If you Can’t Go Across With a Gun

u0003_0004200_0000083
Title If you Can’t Go Across With a Gun
Creator C.W. Love
Date 1917
Format 41.3 x 28.3 in
Description C.W. Love’s poster for the American Red Cross provides audiences with a means to participate in the war without taking up arms, and the emotional justification to do so. In the poster, a wounded soldier stands atop a mound of wreckage and military equipment overlooking a body of water with a faded silhouette of the American coastline featuring the Statue of Liberty in the background. The man’s left arm is in a blood stained sling, and with the right arm he gestures upward toward a large red cross in the sky, the recognizable symbol of the aid organization. Beside and beneath the soldier are two civilians, a young woman looking upward at the man with an expression of despair, and a child who mimics the soldier’s gesture. The colors are primarily muted with hues of green and black, but Love uses bright flashes of red to interrupt the visual scene and direct the attention of the viewer.
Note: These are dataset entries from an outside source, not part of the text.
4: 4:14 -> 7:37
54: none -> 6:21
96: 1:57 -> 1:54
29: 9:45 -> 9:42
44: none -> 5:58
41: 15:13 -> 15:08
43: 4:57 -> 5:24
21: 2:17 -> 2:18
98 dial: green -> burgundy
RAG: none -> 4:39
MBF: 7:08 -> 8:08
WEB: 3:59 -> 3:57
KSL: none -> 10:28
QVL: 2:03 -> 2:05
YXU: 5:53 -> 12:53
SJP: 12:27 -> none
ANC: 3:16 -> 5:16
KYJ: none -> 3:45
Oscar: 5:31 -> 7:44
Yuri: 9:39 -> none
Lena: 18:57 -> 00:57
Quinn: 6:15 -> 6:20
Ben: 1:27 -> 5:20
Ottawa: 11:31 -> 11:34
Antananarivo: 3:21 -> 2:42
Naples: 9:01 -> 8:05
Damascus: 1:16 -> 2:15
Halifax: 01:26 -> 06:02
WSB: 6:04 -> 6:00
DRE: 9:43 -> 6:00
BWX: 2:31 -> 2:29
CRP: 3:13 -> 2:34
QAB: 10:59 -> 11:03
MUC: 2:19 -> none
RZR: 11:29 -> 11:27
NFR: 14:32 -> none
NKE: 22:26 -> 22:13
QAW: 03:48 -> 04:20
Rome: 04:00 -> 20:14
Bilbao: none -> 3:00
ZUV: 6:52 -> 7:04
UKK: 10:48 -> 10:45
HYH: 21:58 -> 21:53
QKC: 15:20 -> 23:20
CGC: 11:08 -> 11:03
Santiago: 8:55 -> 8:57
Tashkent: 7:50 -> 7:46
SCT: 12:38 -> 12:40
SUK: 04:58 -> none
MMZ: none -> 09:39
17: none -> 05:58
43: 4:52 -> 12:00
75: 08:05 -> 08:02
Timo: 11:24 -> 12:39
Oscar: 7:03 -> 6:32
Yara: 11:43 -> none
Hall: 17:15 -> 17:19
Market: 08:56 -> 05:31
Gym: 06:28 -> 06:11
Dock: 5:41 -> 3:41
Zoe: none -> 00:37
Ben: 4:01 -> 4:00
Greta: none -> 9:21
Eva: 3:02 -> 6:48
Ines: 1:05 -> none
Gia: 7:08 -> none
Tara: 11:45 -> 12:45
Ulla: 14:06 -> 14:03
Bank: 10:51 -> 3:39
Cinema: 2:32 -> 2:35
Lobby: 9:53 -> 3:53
The bright red of the cross in the sky, as well as the blood on the soldier’s tourniquet and on the ground, are visually striking, and the color serves as a means to symbolically connect the organization with the wounds suffered by soldiers and civilians during the war. Beneath the mound, the text instructs the viewer that while they might not enlist, they can still “COME ACROSS” by contributing to the “RED CROSS WAR FUND.” Love’s image not only depicts the human suffering associated with war, it elevates the U.S. generally, and the Red Cross specifically, as powerful and merciful.